En el asiento del avión, terminando unas vacaciones y dejando personas queridas atrás me doy cuenta que las despedidas son una constante. Sea que reconozcamos o no esa repetitividad, ésta ocurre y es importante saber que aferrarnos a la constancia o a la certidumbre solo produce sufrimiento.
Este artículo no pretende cubrir todos los tipos de “despedidas” que el título sugiere, mas bien quiero referirme a las despedidas que debemos empezar a asumir cuando el fin se acerca, el fin de una vida. En muchas ocasiones cuando un familiar sufre de una enfermedad deteriorante, la dinámica de interacción es muy probable que se modifique y con ello, se debe dar paso al duelo…
Los cambios en las relaciones tal como las conocíamos hasta ese momento no pueden seguir igual y esto puede ser doloroso y desconcertante. Junto con la noticia de un diagnóstico pueden venir procesos que parecen interminables: visitas médicas, exámenes, largas horas de espera en la sala de tratamiento y mucha, mucha incertidumbre.
Todas estas circunstancias pueden ser grandes oportunidades de conexión, de aprovechar el tiempo perdido, de compartir lo que se teme, de encontrar nuevas formas de interactuar y encontrar dignidad en el proceso. En casos, el deterioro puede ser silencioso, sin diagnóstico y sin más, sabemos que nuestro ser querido pierde facultades ya sea por su enfermedad o porque se hace mayor. La senilidad nos recuerda que todos tenemos fecha de caducidad y debemos plantearnos que tarde o temprano ocurrirá lo inevitable. Todos estos parecen ser argumentos racionales y sin duda, asumidos por la mayoría.
Pero ¿cuánto dista esta racionalidad en momentos que hay que sufrirlo de primera mano? No perdemos a nuestro ser querido cuando muere, comenzamos a perderle a partir del momento que por su condición de deterioro ya no está disponible para nosotros.
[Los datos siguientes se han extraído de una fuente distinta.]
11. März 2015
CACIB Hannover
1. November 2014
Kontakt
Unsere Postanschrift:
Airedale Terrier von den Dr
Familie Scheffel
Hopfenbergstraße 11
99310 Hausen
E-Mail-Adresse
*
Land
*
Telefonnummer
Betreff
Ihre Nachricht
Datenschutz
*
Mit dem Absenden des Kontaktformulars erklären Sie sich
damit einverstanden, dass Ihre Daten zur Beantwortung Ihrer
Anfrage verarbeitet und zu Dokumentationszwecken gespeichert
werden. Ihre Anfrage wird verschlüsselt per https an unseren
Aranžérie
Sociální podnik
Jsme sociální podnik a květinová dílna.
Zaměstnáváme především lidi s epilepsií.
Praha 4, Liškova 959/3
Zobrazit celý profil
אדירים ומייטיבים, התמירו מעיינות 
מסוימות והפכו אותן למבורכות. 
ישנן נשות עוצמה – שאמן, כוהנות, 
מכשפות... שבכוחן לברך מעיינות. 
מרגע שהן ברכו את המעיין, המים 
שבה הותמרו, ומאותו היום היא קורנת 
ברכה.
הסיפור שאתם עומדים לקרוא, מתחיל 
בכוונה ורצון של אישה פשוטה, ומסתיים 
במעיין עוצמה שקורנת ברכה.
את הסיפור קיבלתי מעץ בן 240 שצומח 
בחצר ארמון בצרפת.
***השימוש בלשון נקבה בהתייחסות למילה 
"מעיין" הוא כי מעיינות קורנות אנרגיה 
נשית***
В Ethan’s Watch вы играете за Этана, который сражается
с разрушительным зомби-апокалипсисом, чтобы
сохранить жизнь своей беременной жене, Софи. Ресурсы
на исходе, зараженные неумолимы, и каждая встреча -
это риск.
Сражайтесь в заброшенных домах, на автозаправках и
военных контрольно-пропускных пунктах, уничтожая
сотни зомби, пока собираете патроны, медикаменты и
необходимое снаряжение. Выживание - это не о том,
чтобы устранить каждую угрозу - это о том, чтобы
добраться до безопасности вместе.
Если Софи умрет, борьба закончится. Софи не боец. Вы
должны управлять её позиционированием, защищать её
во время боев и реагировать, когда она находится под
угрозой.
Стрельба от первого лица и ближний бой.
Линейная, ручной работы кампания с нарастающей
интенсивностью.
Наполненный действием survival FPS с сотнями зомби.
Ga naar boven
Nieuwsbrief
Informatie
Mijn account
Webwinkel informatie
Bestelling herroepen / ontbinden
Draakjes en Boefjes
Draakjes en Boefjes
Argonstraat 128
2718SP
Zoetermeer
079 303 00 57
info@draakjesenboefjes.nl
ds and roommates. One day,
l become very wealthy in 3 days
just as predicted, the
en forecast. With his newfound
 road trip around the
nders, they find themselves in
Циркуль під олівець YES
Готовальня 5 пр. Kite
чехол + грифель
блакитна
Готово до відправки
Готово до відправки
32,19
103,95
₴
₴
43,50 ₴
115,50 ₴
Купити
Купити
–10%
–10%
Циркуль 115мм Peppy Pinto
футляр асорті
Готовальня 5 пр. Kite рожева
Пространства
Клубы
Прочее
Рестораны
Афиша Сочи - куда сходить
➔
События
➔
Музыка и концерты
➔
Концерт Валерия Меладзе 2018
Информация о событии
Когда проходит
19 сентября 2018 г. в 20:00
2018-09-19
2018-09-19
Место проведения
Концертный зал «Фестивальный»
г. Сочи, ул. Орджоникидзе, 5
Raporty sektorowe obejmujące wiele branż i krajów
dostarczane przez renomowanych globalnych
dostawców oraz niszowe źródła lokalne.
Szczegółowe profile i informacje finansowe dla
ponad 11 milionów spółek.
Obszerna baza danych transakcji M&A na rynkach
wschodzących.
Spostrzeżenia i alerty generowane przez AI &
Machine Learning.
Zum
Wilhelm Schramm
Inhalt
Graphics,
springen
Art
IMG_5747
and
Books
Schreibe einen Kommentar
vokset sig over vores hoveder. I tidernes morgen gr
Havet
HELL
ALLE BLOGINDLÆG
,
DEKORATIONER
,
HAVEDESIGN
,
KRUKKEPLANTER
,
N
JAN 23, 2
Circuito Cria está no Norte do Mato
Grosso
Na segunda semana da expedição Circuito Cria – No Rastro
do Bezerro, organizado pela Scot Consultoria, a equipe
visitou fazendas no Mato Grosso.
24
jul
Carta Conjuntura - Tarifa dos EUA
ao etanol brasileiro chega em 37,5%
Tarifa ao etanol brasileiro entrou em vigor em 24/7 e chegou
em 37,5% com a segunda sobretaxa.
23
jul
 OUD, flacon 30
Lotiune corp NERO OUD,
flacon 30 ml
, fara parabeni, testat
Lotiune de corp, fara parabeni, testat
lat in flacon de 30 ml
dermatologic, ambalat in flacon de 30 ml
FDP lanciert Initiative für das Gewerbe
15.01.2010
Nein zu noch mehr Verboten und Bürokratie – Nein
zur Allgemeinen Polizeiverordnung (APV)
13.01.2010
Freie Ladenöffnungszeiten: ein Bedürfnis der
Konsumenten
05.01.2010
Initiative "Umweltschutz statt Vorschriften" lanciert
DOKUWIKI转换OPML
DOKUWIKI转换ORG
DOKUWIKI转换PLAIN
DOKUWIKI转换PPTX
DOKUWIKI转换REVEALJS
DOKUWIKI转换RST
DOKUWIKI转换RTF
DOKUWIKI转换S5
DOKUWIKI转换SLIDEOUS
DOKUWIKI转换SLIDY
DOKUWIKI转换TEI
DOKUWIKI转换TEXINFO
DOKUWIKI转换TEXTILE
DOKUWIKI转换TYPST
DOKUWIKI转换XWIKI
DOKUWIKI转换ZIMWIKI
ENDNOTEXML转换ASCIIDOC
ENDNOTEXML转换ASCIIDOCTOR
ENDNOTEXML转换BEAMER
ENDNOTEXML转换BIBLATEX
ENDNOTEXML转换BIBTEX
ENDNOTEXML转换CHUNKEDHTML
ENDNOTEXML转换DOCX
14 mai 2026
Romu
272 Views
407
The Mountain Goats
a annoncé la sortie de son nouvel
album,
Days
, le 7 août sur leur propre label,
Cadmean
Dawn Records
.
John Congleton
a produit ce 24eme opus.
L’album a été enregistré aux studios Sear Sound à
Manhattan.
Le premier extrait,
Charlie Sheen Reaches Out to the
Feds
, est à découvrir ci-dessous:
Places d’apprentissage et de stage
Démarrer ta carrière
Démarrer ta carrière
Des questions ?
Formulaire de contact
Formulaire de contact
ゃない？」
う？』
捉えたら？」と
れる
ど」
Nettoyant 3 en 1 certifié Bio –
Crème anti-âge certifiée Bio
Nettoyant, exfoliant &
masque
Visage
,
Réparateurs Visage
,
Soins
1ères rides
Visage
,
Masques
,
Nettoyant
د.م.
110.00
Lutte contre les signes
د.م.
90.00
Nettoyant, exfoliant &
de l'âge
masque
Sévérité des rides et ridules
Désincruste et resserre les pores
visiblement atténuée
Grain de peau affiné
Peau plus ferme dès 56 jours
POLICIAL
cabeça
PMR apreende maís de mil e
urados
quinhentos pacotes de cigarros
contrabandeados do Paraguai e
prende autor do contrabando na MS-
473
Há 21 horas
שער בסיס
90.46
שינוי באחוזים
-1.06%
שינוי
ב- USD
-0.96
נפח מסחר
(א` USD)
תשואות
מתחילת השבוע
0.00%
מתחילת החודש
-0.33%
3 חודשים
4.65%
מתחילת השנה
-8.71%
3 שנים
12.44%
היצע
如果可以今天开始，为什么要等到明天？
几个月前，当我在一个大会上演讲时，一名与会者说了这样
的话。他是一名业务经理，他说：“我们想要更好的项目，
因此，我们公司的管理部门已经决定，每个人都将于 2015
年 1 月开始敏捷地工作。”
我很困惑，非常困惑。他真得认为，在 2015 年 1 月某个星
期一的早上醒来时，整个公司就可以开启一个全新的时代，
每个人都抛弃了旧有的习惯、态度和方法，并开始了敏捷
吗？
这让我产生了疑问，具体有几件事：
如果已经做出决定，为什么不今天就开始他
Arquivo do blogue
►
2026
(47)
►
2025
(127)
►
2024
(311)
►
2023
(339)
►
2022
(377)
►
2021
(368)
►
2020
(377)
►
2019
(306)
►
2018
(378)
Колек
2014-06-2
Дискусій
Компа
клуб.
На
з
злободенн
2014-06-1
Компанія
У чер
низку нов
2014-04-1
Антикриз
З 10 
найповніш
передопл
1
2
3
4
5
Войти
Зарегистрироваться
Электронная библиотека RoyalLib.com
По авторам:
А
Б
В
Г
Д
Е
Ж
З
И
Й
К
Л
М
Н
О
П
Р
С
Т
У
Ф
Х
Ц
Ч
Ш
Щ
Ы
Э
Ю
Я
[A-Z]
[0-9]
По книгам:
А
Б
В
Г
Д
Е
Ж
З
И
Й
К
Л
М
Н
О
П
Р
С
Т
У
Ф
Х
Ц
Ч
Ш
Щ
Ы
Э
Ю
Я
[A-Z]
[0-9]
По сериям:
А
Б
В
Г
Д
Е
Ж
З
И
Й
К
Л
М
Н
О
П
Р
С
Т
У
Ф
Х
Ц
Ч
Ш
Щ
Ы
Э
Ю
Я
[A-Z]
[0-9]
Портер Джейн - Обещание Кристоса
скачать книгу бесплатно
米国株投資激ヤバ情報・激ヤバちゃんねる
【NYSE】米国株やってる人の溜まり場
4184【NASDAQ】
Aunque lo dicho suene egoísta, nos duele no tener el mismo tipo de conexión que solíamos tener con ella, nos duele verle sufrir o imaginar que sufre, nos duele verle distante y en su propio mundo inaccesible para los que le rodeamos. Por lo tanto, ese dolor nos pertenece, es nuestro, y es un dolor ensimismado.
Tampoco importa cuán certera sea la muerte ya que nunca estaremos realmente preparados para ella. Y no hablo de nuestra propia muerte sino de la de nuestros allegados. Aun en esa proximidad con la muerte, guardamos esperanza y dudamos de si al final, no seremos nosotros los que partiremos antes que ellos desafiando el curso natural del tiempo.
La idea de enfrentar vacíos nos asusta y nos deja en un estado de vulnerabilidad que solo llega a culminarse con la partida. Una vez ya instalado el dolor es momento de abrazarlo, como si fuera una ocasión única que se nos presenta. Lejos de negar o postergar sentirnos tristes y adoloridos por perder a alguien, debemos aprender a honrar esos momentos de tristeza que se presentan, no tenerle miedo a que la tristeza durará para siempre, no temer mostrarnos tal cual nos sentimos porque cuando le damos lugar a las emociones eso nos fortalece en humanidad.
En lo personal, no me alejo del dolor como tampoco pretendo dejarlo atrás, lo abrazo cada vez que se presenta. Al compartir con mis pacientes en terapia psicológica sobre cómo han vivido sus pérdidas, son ocasiones en los que no pretendo hacer míos sus dolores si no más bien, acompañar. Acompaño con mi propio dolor, reconecto con esas fibras sensibilizadas por la propia experiencia que me permiten sentir con mi paciente.
A veces son más dolorosas las ideas que tenemos sobre dejar ir, sobre la muerte, sobre la soledad o sobre vivir sin las personas que queremos porque realmente no sabemos cómo será, por lo que el reto está en abrirse a las posibilidades que el futuro presente, abrirse a lo nuevo y darle la bienvenida a esas nuevas etapas. Te preguntarás, ¿y eso como se hace? Dicen que el tiempo cura, en realidad con el transcurrir del tiempo debemos ser intencionales con nuestras acciones, intencionalmente buscar los que nos hace bien, lo que nos construye y lo que nos da esperanza.